УКАЗАНИЕ:
Извлеките все строки ниже, в которых встречается слово «cách».

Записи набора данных
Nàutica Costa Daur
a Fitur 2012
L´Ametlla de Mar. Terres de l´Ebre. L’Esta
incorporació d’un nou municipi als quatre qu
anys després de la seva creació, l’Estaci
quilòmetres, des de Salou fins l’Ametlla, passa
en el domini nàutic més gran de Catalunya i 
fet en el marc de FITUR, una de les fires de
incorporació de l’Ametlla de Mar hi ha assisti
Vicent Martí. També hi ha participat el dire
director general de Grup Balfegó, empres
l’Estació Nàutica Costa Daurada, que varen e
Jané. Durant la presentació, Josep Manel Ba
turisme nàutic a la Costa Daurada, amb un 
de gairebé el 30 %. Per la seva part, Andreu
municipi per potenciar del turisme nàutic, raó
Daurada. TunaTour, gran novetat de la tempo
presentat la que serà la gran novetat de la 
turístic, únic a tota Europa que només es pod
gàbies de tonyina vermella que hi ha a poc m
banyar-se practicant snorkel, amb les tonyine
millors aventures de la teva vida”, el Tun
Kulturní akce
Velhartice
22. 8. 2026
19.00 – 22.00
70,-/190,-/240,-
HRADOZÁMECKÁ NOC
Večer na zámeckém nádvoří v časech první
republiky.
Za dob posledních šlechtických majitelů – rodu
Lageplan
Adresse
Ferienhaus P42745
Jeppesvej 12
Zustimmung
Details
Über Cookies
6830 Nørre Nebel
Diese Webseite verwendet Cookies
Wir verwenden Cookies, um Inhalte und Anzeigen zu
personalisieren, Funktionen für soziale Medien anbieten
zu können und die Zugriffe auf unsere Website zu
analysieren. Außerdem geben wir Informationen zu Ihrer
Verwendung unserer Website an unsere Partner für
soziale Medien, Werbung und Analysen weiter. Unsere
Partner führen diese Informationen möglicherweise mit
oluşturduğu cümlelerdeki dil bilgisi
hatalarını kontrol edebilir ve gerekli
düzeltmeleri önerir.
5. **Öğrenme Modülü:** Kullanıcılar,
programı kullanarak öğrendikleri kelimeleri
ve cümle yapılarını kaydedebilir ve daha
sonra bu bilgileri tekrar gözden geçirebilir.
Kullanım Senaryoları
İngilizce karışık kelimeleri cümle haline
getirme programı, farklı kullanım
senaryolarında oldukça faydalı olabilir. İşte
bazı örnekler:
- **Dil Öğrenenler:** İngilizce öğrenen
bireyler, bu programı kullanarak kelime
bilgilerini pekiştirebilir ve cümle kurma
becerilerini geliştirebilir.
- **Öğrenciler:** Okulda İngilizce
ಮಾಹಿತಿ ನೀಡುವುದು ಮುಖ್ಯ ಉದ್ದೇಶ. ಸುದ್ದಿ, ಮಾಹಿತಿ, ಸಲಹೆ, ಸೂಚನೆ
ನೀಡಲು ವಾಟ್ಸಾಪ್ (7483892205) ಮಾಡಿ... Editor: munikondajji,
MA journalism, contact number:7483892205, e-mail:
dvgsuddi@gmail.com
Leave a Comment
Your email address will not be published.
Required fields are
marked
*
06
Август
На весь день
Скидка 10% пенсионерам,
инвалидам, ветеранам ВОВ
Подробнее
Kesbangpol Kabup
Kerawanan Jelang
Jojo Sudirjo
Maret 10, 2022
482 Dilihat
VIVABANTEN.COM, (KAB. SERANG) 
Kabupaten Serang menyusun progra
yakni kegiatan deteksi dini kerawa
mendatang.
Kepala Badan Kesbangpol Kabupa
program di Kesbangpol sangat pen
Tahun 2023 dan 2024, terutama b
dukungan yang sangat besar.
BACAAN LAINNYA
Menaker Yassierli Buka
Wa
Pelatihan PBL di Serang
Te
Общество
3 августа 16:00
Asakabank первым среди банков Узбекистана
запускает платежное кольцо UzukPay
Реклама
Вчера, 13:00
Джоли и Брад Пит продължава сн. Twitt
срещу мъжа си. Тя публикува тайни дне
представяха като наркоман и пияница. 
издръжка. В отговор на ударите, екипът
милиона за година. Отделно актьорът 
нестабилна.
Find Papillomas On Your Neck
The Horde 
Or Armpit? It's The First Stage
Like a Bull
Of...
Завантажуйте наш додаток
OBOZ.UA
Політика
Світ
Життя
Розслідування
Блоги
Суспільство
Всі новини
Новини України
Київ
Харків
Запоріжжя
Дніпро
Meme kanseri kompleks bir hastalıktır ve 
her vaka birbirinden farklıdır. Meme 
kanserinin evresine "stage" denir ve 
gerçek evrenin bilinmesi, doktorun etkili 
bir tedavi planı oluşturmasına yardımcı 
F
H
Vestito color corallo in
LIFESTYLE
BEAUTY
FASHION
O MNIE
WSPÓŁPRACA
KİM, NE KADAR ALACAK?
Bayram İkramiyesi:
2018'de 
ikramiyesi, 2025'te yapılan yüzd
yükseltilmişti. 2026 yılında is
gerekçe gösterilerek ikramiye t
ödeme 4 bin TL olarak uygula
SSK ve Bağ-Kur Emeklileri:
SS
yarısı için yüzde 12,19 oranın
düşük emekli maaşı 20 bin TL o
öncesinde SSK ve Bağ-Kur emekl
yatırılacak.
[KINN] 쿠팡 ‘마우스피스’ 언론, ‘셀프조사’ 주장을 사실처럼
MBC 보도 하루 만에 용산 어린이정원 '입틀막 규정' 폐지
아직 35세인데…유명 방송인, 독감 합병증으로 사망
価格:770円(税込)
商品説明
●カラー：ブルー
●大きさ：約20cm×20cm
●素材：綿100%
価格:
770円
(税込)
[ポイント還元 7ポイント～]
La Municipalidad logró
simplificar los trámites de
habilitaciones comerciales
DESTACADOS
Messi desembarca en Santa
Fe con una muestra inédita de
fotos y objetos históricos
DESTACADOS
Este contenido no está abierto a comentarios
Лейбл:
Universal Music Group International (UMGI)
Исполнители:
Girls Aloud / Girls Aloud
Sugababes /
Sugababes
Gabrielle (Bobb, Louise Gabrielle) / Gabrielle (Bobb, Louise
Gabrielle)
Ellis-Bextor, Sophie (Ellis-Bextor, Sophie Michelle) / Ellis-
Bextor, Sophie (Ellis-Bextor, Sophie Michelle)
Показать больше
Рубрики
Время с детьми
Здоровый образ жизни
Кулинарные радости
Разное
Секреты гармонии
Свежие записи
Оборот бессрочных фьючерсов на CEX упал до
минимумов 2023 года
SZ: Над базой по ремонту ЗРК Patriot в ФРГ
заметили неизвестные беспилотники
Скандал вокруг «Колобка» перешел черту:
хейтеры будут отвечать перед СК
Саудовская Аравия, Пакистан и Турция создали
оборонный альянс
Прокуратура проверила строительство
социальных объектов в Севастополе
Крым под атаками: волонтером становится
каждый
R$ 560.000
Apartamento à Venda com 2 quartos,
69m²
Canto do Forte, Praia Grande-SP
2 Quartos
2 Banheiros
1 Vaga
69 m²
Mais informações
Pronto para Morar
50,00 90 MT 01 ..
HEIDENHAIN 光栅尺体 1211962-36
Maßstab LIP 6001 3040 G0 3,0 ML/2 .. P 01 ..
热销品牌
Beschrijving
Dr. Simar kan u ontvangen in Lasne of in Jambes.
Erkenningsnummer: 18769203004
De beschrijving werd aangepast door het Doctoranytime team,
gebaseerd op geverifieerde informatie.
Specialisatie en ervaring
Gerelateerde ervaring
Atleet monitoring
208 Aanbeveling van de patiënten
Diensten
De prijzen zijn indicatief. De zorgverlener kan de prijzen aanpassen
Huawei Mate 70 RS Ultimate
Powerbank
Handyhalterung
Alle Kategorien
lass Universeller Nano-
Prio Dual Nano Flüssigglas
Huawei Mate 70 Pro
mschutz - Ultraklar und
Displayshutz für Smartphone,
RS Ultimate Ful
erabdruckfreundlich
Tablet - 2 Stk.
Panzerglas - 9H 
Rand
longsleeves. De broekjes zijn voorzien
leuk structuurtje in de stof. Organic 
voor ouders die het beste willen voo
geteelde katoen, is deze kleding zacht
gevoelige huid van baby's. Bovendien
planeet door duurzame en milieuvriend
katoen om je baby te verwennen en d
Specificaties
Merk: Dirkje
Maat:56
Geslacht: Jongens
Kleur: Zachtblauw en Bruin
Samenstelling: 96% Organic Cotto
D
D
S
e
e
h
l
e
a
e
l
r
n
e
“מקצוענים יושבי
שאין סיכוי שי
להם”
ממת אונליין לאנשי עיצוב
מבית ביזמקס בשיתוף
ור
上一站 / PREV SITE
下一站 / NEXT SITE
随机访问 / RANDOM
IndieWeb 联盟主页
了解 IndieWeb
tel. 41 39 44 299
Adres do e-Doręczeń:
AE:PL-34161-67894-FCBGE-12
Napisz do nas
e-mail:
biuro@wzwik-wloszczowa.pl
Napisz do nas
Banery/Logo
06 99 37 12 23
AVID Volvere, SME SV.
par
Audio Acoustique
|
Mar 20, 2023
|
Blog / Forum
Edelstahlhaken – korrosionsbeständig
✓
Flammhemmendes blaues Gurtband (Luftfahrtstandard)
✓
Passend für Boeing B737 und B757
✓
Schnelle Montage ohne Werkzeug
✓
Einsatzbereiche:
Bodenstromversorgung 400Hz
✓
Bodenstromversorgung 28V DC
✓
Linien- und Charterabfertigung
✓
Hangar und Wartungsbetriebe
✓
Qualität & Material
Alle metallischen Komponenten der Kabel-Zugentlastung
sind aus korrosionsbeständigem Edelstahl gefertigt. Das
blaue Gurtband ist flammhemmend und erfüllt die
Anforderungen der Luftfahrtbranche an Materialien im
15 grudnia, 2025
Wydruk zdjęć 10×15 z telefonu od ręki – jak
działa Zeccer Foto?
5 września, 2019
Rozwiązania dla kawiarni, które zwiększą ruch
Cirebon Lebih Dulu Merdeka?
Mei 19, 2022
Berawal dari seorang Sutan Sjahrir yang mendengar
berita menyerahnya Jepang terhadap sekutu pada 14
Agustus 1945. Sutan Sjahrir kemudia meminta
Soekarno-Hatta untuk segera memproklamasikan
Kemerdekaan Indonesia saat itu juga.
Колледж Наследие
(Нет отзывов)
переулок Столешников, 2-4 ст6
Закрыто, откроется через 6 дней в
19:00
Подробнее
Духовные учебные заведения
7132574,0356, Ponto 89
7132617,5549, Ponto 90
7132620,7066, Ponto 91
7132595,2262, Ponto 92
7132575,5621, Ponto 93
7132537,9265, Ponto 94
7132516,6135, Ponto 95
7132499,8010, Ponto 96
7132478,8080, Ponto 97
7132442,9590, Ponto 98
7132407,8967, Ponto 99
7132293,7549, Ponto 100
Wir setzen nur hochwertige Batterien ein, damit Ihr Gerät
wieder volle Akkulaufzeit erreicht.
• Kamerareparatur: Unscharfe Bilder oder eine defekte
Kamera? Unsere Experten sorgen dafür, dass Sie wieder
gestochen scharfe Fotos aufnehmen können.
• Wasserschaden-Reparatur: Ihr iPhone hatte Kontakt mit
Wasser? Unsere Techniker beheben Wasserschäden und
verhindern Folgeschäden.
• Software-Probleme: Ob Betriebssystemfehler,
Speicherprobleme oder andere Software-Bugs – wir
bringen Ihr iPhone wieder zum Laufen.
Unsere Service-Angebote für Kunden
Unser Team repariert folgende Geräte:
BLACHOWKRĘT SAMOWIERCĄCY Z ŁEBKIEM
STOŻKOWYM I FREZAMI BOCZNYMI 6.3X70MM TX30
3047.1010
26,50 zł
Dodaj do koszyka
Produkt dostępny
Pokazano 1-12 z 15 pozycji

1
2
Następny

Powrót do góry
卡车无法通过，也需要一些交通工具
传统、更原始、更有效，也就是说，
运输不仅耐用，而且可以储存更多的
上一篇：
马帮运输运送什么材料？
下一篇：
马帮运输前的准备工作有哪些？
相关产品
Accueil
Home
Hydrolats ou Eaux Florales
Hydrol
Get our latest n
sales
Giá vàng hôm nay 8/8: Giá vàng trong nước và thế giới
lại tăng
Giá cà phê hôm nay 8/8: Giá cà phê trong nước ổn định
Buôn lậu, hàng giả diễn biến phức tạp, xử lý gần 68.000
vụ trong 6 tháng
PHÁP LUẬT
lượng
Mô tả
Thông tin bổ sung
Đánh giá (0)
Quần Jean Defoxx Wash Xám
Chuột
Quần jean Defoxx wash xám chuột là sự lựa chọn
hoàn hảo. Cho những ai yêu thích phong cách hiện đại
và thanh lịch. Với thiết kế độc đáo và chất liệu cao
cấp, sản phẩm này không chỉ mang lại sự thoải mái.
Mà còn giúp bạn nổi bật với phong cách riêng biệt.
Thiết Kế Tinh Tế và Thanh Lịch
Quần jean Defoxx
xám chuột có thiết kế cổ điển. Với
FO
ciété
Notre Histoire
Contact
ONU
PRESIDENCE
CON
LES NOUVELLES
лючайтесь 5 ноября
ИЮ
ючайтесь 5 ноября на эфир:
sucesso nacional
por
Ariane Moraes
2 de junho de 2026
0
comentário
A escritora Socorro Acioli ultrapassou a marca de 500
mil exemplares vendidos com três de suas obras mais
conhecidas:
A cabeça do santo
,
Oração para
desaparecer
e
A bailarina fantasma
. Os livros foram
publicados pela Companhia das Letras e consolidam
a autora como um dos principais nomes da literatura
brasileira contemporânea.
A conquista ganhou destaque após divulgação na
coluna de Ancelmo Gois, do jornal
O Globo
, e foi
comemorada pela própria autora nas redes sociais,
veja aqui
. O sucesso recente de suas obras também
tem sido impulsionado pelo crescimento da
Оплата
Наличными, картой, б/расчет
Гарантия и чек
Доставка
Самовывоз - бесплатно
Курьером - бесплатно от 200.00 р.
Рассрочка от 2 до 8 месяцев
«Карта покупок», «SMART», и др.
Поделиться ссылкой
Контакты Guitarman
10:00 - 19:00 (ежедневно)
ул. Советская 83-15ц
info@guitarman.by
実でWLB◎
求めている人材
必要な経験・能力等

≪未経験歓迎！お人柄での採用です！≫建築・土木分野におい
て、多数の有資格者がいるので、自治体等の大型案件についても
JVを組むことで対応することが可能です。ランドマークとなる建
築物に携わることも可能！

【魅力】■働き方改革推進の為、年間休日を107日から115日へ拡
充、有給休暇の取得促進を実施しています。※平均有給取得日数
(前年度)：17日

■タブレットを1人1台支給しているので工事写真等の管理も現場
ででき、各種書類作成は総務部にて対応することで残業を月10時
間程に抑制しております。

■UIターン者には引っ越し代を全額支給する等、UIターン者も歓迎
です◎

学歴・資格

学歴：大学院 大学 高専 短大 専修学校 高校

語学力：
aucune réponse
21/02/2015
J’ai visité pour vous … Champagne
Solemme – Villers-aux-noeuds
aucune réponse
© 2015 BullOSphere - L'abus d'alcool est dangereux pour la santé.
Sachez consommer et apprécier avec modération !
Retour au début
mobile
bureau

ОТВЕТ НА ЗАДАНИЕ:
hoàn hảo. Cho những ai yêu thích phong cách hiện đại
Mà còn giúp bạn nổi bật với phong cách riêng biệt.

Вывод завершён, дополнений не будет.